Please copy out the entries below word for word, starting at the line that contains "latitude: 40.0625" and ending at the line that contains "longitude: 8.8465", with both of those lines included.

— START OF Items —

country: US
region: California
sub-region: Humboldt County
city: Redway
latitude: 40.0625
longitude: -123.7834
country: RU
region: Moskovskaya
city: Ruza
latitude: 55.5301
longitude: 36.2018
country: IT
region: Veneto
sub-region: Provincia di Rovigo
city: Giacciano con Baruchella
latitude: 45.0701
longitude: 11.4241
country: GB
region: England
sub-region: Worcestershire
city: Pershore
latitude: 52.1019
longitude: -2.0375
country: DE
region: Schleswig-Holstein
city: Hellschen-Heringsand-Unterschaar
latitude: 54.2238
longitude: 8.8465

— END OF Items —
— START OF Items —

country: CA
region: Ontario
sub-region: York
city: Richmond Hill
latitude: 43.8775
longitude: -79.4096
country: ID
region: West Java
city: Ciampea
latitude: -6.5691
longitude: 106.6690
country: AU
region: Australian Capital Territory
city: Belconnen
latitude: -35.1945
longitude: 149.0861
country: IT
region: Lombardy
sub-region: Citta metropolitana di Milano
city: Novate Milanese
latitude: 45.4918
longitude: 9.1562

— END OF Items —

Right answer >>
latitude: 40.0625
longitude: -123.7834
country: RU
region: Moskovskaya
city: Ruza
latitude: 55.5301
longitude: 36.2018
country: IT
region: Veneto
sub-region: Provincia di Rovigo
city: Giacciano con Baruchella
latitude: 45.0701
longitude: 11.4241
country: GB
region: England
sub-region: Worcestershire
city: Pershore
latitude: 52.1019
longitude: -2.0375
country: DE
region: Schleswig-Holstein
city: Hellschen-Heringsand-Unterschaar
latitude: 54.2238
longitude: 8.8465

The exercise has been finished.